**The input**
━━━━━━━━━━━━━━━━

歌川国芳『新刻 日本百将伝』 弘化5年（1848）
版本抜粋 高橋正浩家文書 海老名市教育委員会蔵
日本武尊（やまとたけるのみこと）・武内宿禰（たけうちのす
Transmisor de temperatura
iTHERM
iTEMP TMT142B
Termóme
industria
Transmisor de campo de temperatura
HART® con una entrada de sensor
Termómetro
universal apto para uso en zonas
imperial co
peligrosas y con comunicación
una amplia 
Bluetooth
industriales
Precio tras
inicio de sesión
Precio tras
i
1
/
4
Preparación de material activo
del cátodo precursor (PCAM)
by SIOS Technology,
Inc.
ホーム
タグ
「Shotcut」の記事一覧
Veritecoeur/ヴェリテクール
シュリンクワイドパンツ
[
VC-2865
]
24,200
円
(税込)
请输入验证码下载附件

━━━━━━━━━━━━━━━━

**Task to complete**
Return every line of the records above verbatim, keeping their original order.

**Output of the task**
歌川国芳『新刻 日本百将伝』 弘化5年（1848）
版本抜粋 高橋正浩家文書 海老名市教育委員会蔵
日本武尊（やまとたけるのみこと）・武内宿禰（たけうちのす
Transmisor de temperatura
iTHERM
iTEMP TMT142B
Termóme
industria
Transmisor de campo de temperatura
HART® con una entrada de sensor
Termómetro
universal apto para uso en zonas
imperial co
peligrosas y con comunicación
una amplia 
Bluetooth
industriales
Precio tras
inicio de sesión
Precio tras
i
1
/
4
Preparación de material activo
del cátodo precursor (PCAM)
by SIOS Technology,
Inc.
ホーム
タグ
「Shotcut」の記事一覧
Veritecoeur/ヴェリテクール
シュリンクワイドパンツ
[
VC-2865
]
24,200
円
(税込)
请输入验证码下载附件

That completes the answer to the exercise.